TO-DO ITEM:
Copy each line below exactly as it appears. Pictures are to be omitted.

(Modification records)
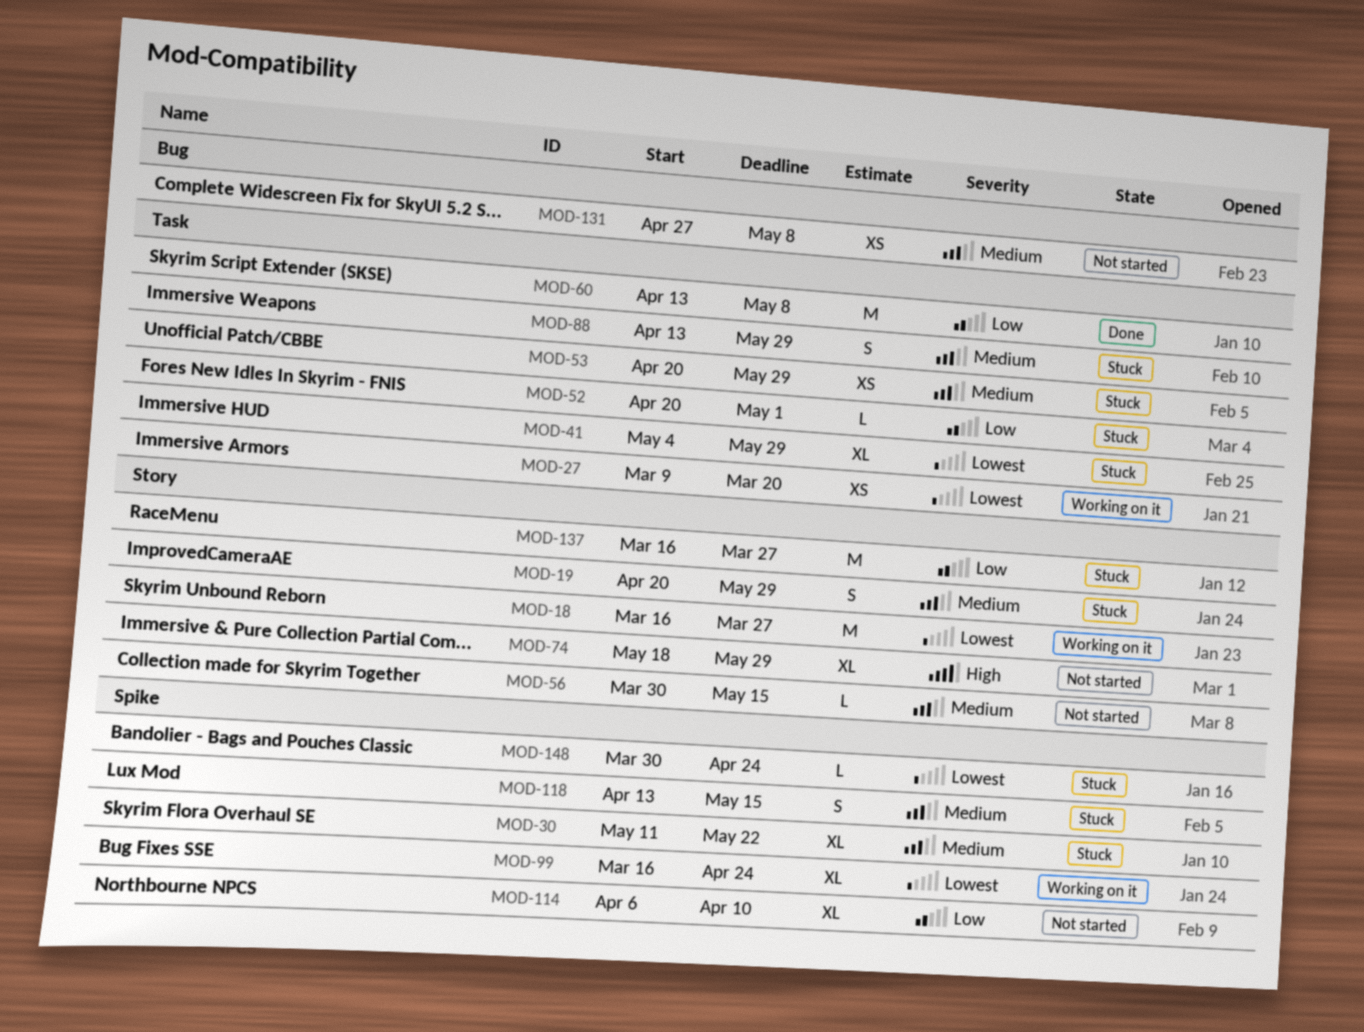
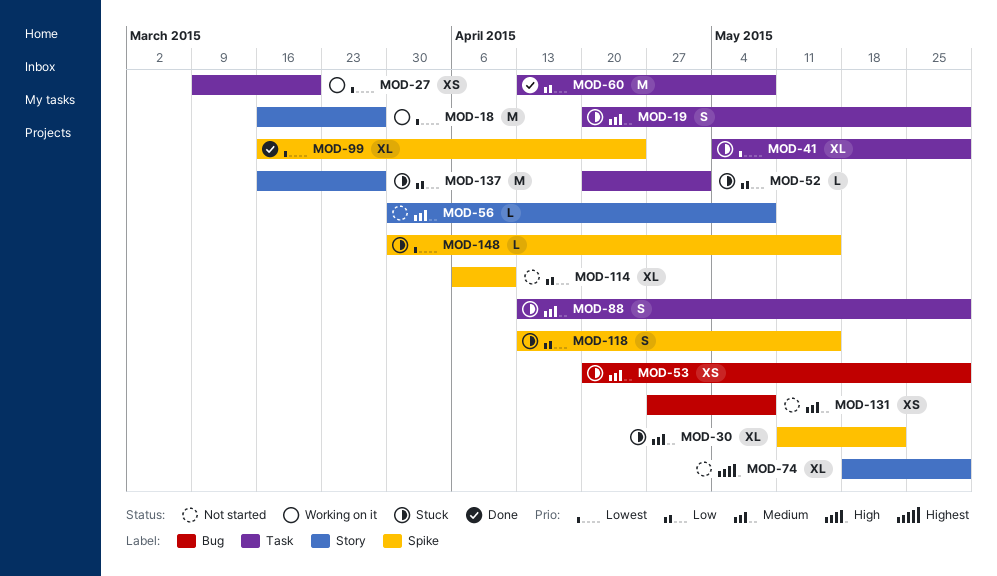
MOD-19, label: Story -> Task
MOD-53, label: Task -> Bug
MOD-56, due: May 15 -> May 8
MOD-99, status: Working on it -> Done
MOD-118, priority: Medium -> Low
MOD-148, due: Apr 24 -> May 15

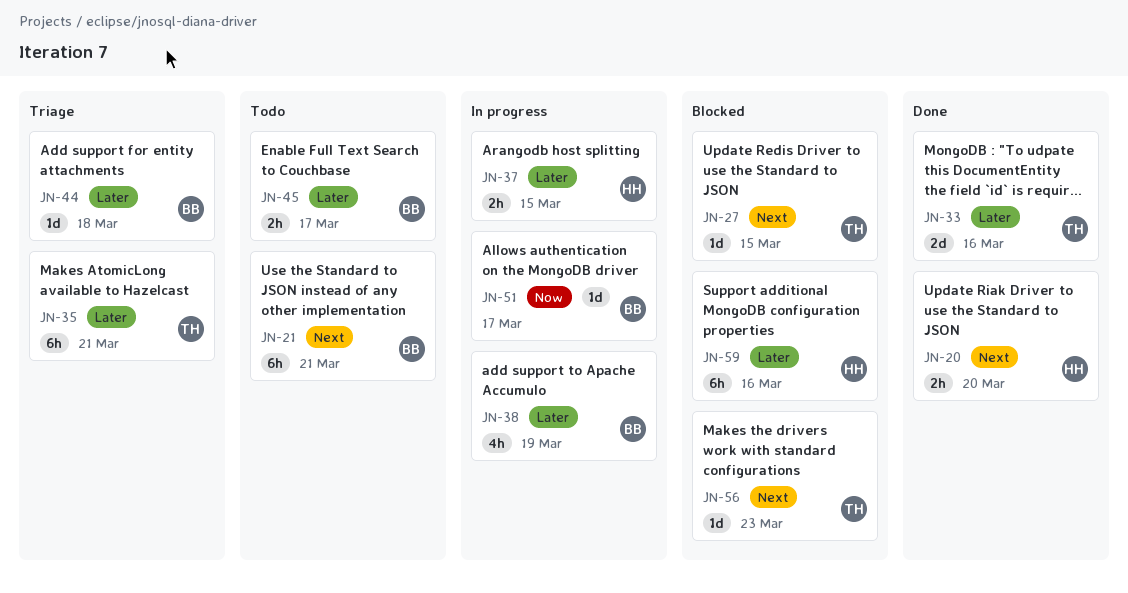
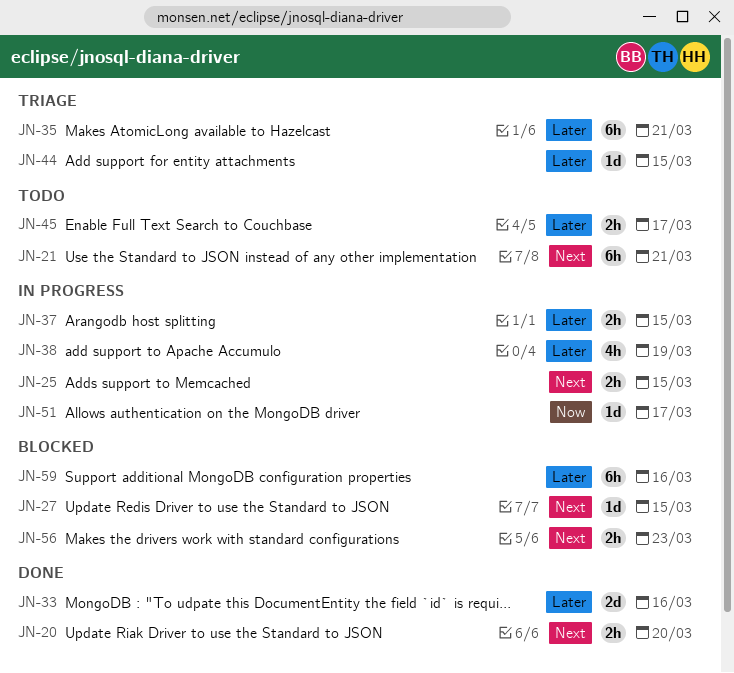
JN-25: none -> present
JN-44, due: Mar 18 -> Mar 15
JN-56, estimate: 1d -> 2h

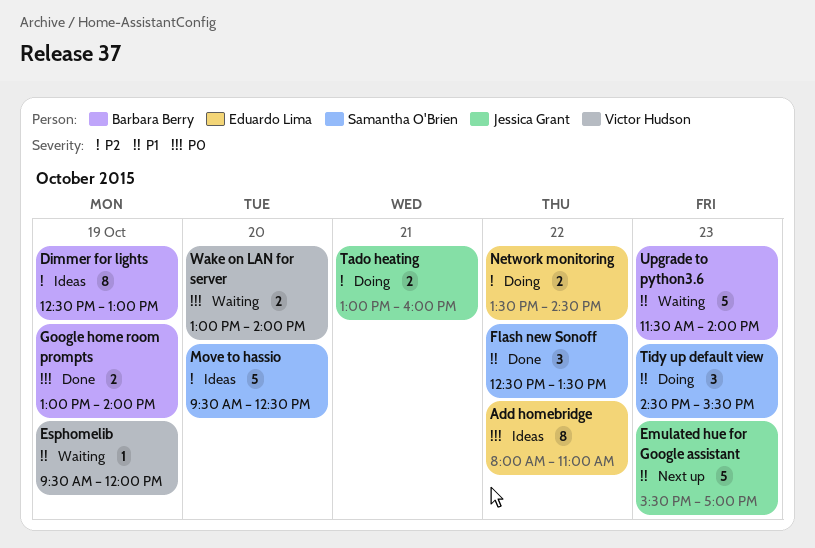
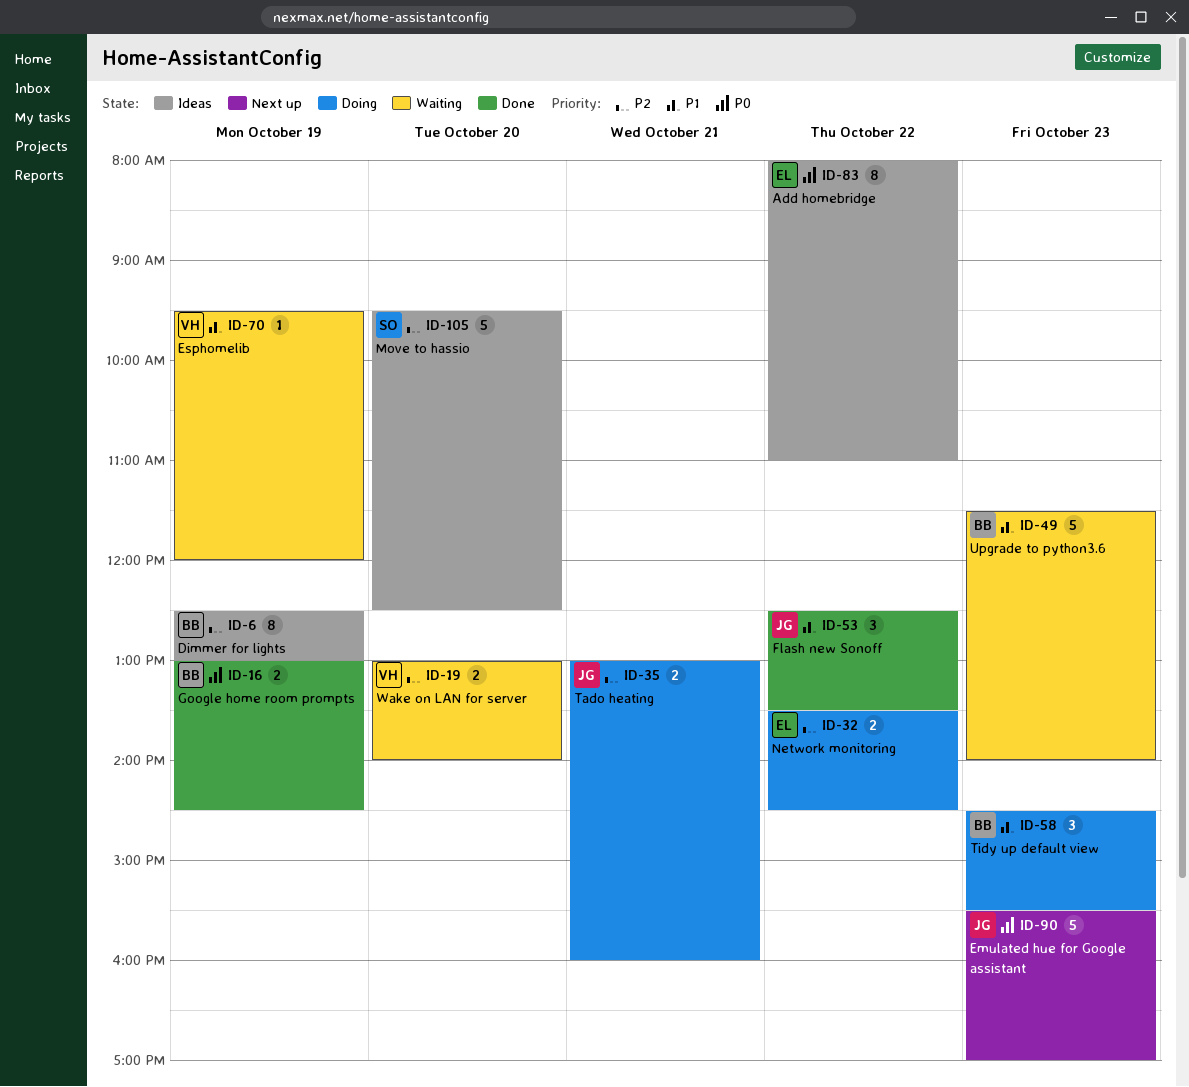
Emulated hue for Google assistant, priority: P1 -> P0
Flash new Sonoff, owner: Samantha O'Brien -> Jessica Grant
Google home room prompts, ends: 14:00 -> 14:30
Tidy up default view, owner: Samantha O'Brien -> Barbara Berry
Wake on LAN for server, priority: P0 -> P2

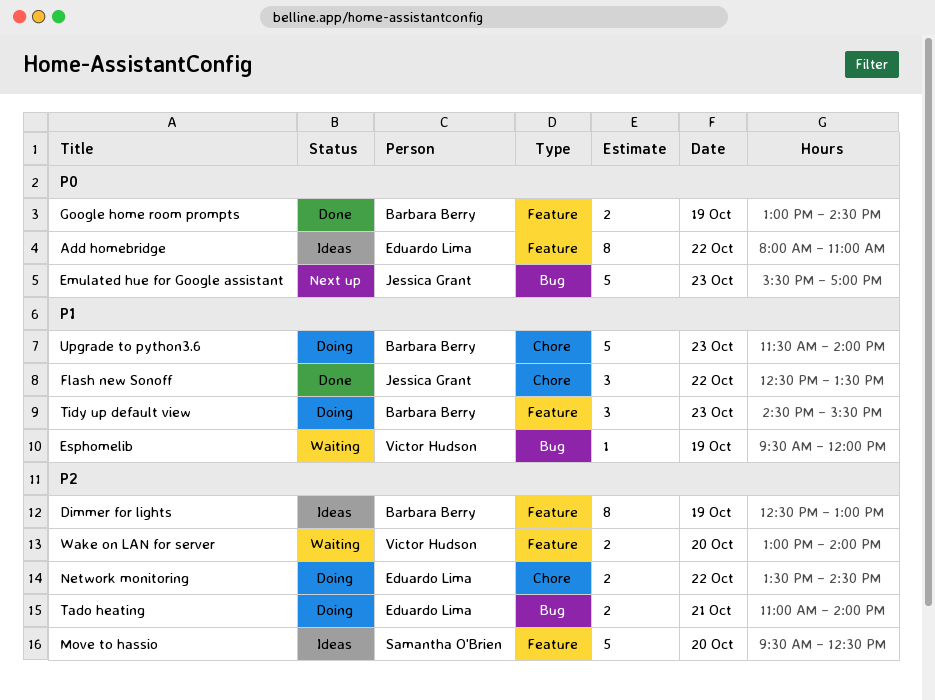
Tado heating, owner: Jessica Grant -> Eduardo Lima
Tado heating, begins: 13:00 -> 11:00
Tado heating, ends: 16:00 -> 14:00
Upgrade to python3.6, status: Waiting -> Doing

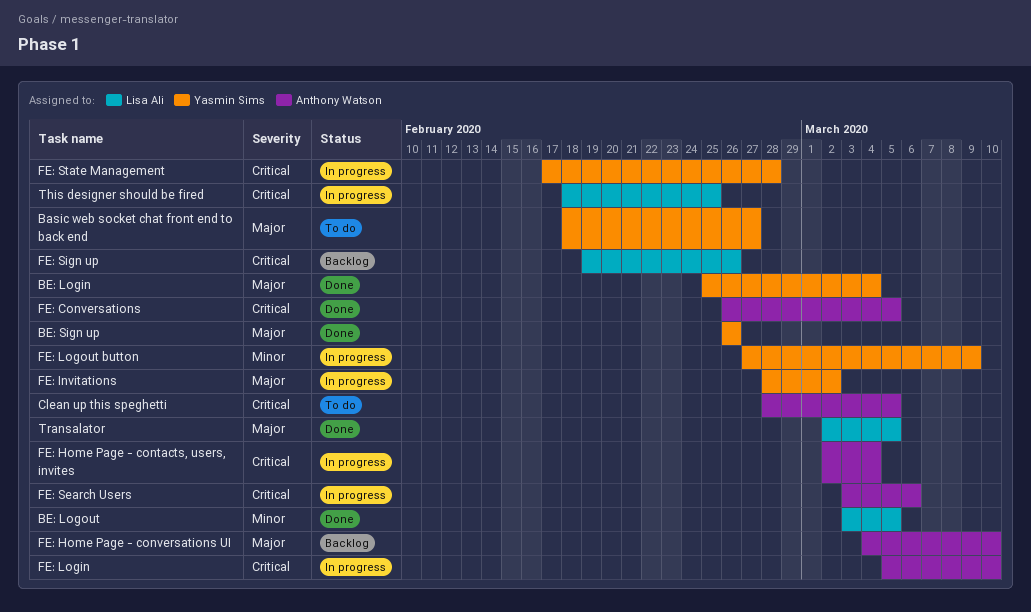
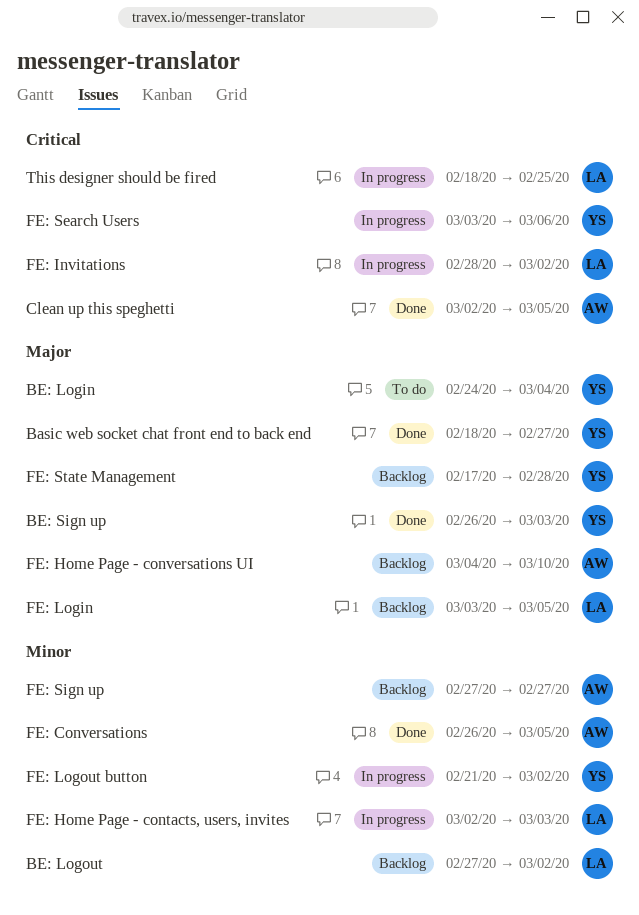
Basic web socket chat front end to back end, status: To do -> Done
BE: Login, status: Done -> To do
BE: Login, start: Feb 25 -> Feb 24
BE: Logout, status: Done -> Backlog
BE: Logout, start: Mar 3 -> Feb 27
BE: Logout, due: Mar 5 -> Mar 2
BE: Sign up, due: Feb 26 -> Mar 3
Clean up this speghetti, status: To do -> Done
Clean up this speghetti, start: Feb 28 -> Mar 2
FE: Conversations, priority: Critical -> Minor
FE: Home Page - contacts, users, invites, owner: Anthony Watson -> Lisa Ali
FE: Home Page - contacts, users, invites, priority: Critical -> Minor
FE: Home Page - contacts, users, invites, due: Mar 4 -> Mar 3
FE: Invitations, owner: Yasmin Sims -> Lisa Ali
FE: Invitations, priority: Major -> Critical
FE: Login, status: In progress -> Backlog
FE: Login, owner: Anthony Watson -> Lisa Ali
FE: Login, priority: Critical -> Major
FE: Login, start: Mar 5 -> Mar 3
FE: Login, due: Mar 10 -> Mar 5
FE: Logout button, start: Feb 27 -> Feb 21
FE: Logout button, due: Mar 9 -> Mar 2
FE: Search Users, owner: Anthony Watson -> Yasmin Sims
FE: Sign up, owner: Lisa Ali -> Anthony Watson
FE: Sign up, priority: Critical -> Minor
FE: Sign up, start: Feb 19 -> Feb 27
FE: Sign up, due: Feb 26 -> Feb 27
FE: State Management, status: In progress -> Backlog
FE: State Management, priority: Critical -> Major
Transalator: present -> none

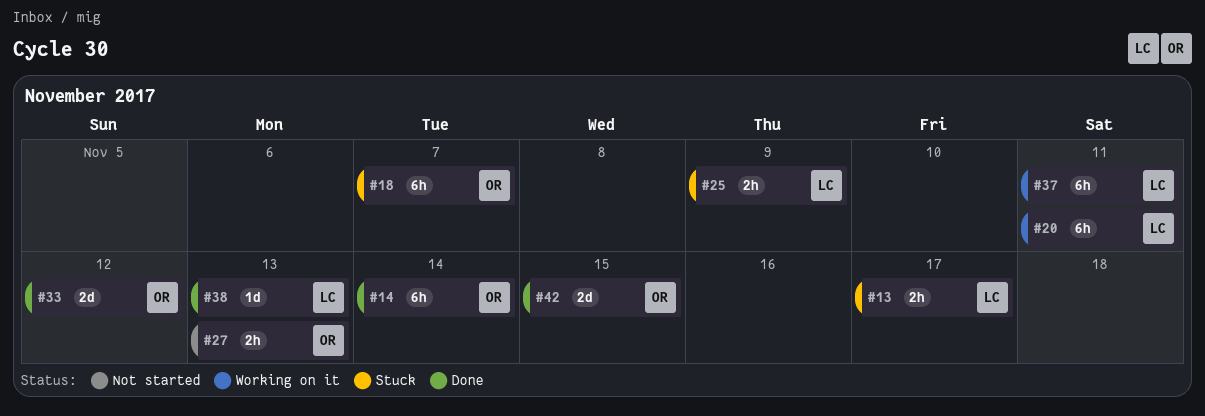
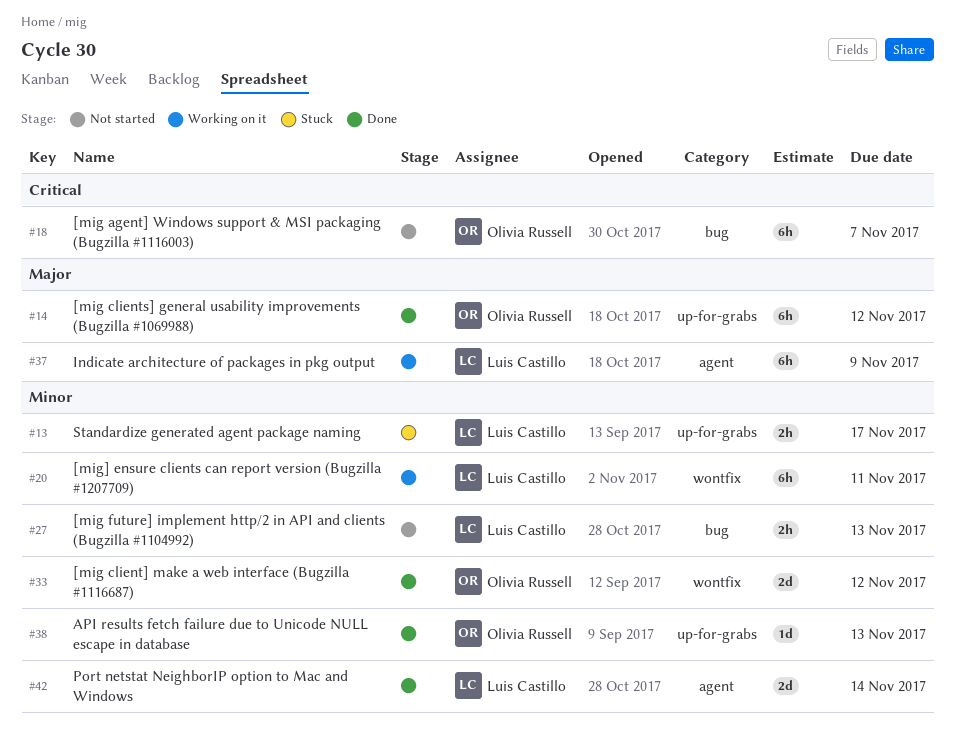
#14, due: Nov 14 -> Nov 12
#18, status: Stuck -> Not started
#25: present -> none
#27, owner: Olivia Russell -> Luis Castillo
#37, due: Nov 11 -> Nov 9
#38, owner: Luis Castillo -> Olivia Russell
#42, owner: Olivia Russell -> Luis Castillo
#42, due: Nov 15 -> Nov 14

EXERCISE SOLUTION:
MOD-19, label: Story -> Task
MOD-53, label: Task -> Bug
MOD-56, due: May 15 -> May 8
MOD-99, status: Working on it -> Done
MOD-118, priority: Medium -> Low
MOD-148, due: Apr 24 -> May 15

JN-25: none -> present
JN-44, due: Mar 18 -> Mar 15
JN-56, estimate: 1d -> 2h

Emulated hue for Google assistant, priority: P1 -> P0
Flash new Sonoff, owner: Samantha O'Brien -> Jessica Grant
Google home room prompts, ends: 14:00 -> 14:30
Tidy up default view, owner: Samantha O'Brien -> Barbara Berry
Wake on LAN for server, priority: P0 -> P2

Tado heating, owner: Jessica Grant -> Eduardo Lima
Tado heating, begins: 13:00 -> 11:00
Tado heating, ends: 16:00 -> 14:00
Upgrade to python3.6, status: Waiting -> Doing

Basic web socket chat front end to back end, status: To do -> Done
BE: Login, status: Done -> To do
BE: Login, start: Feb 25 -> Feb 24
BE: Logout, status: Done -> Backlog
BE: Logout, start: Mar 3 -> Feb 27
BE: Logout, due: Mar 5 -> Mar 2
BE: Sign up, due: Feb 26 -> Mar 3
Clean up this speghetti, status: To do -> Done
Clean up this speghetti, start: Feb 28 -> Mar 2
FE: Conversations, priority: Critical -> Minor
FE: Home Page - contacts, users, invites, owner: Anthony Watson -> Lisa Ali
FE: Home Page - contacts, users, invites, priority: Critical -> Minor
FE: Home Page - contacts, users, invites, due: Mar 4 -> Mar 3
FE: Invitations, owner: Yasmin Sims -> Lisa Ali
FE: Invitations, priority: Major -> Critical
FE: Login, status: In progress -> Backlog
FE: Login, owner: Anthony Watson -> Lisa Ali
FE: Login, priority: Critical -> Major
FE: Login, start: Mar 5 -> Mar 3
FE: Login, due: Mar 10 -> Mar 5
FE: Logout button, start: Feb 27 -> Feb 21
FE: Logout button, due: Mar 9 -> Mar 2
FE: Search Users, owner: Anthony Watson -> Yasmin Sims
FE: Sign up, owner: Lisa Ali -> Anthony Watson
FE: Sign up, priority: Critical -> Minor
FE: Sign up, start: Feb 19 -> Feb 27
FE: Sign up, due: Feb 26 -> Feb 27
FE: State Management, status: In progress -> Backlog
FE: State Management, priority: Critical -> Major
Transalator: present -> none

#14, due: Nov 14 -> Nov 12
#18, status: Stuck -> Not started
#25: present -> none
#27, owner: Olivia Russell -> Luis Castillo
#37, due: Nov 11 -> Nov 9
#38, owner: Luis Castillo -> Olivia Russell
#42, owner: Olivia Russell -> Luis Castillo
#42, due: Nov 15 -> Nov 14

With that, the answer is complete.